━━ Provided data
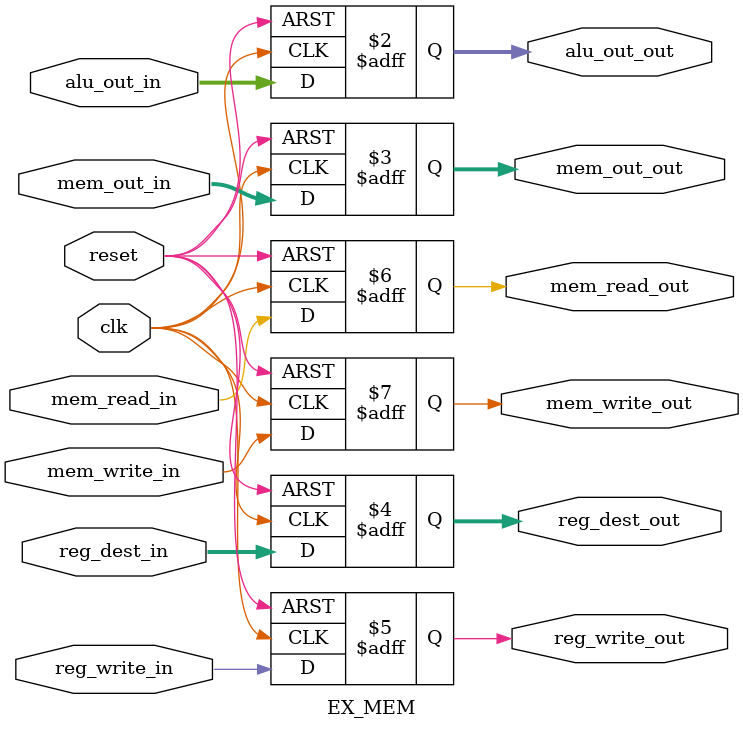
<source format=sv>
module EX_MEM (
  input  logic        clk,
  input  logic        reset,
  input  logic [31:0] alu_out_in,
  input  logic [31:0] mem_out_in,
  input  logic [4:0]  reg_dest_in,
  input  logic        reg_write_in,
  input  logic        mem_read_in,
  input  logic        mem_write_in,
  output logic [31:0] alu_out_out,
  output logic [31:0] mem_out_out,
  output logic [4:0]  reg_dest_out,
  output logic        reg_write_out,
  output logic        mem_read_out,
  output logic        mem_write_out
);
  always_ff @(posedge clk or posedge reset) begin
    if (reset) begin
      alu_out_out   <= 32'd0;
      mem_out_out   <= 32'd0;
      reg_dest_out  <= 5'd0;
      reg_write_out <= 1'b0;
      mem_read_out  <= 1'b0;
      mem_write_out <= 1'b0;
    end else begin
      alu_out_out   <= alu_out_in;
      mem_out_out   <= mem_out_in;
      reg_dest_out  <= reg_dest_in;
      reg_write_out <= reg_write_in;
      mem_read_out  <= mem_read_in;
      mem_write_out <= mem_write_in;
    end
  end
endmodule

</source>
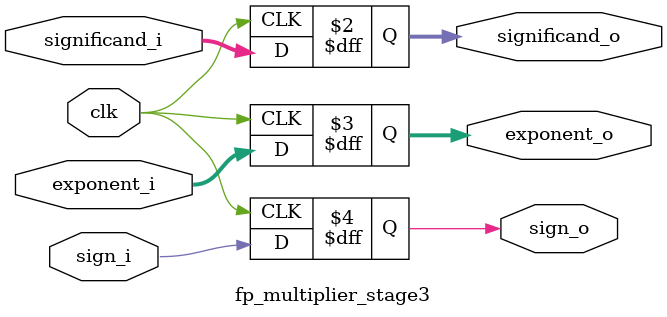
<source format=v>

module fp_multiplier_stage3
	#(parameter EXPONENT_WIDTH = 8, 
	parameter SIGNIFICAND_WIDTH = 23,
	parameter TOTAL_WIDTH = 1 + EXPONENT_WIDTH + SIGNIFICAND_WIDTH,
	parameter SIGNIFICAND_PRODUCT_WIDTH = (SIGNIFICAND_WIDTH + 1) * 2)

	(input										clk,
	input [SIGNIFICAND_PRODUCT_WIDTH + 1:0]		significand_i,
	input [EXPONENT_WIDTH - 1:0] 				exponent_i,
	input 										sign_i,
	output reg[SIGNIFICAND_PRODUCT_WIDTH + 1:0]	significand_o,
	output reg[EXPONENT_WIDTH - 1:0] 			exponent_o,
	output reg									sign_o);

	// XXX placeholder for multi-stage multiplier

	always @(posedge clk)
	begin
		significand_o 				<= #1 significand_i;
		sign_o 						<= #1 sign_i;
		exponent_o 					<= #1 exponent_i;
	end
endmodule
</source>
━━━━
*Directions*
Check the data for the word "parameter" and pull out the lines that have it.

*Finished exercise*
	#(parameter EXPONENT_WIDTH = 8, 
	parameter SIGNIFICAND_WIDTH = 23,
	parameter TOTAL_WIDTH = 1 + EXPONENT_WIDTH + SIGNIFICAND_WIDTH,
	parameter SIGNIFICAND_PRODUCT_WIDTH = (SIGNIFICAND_WIDTH + 1) * 2)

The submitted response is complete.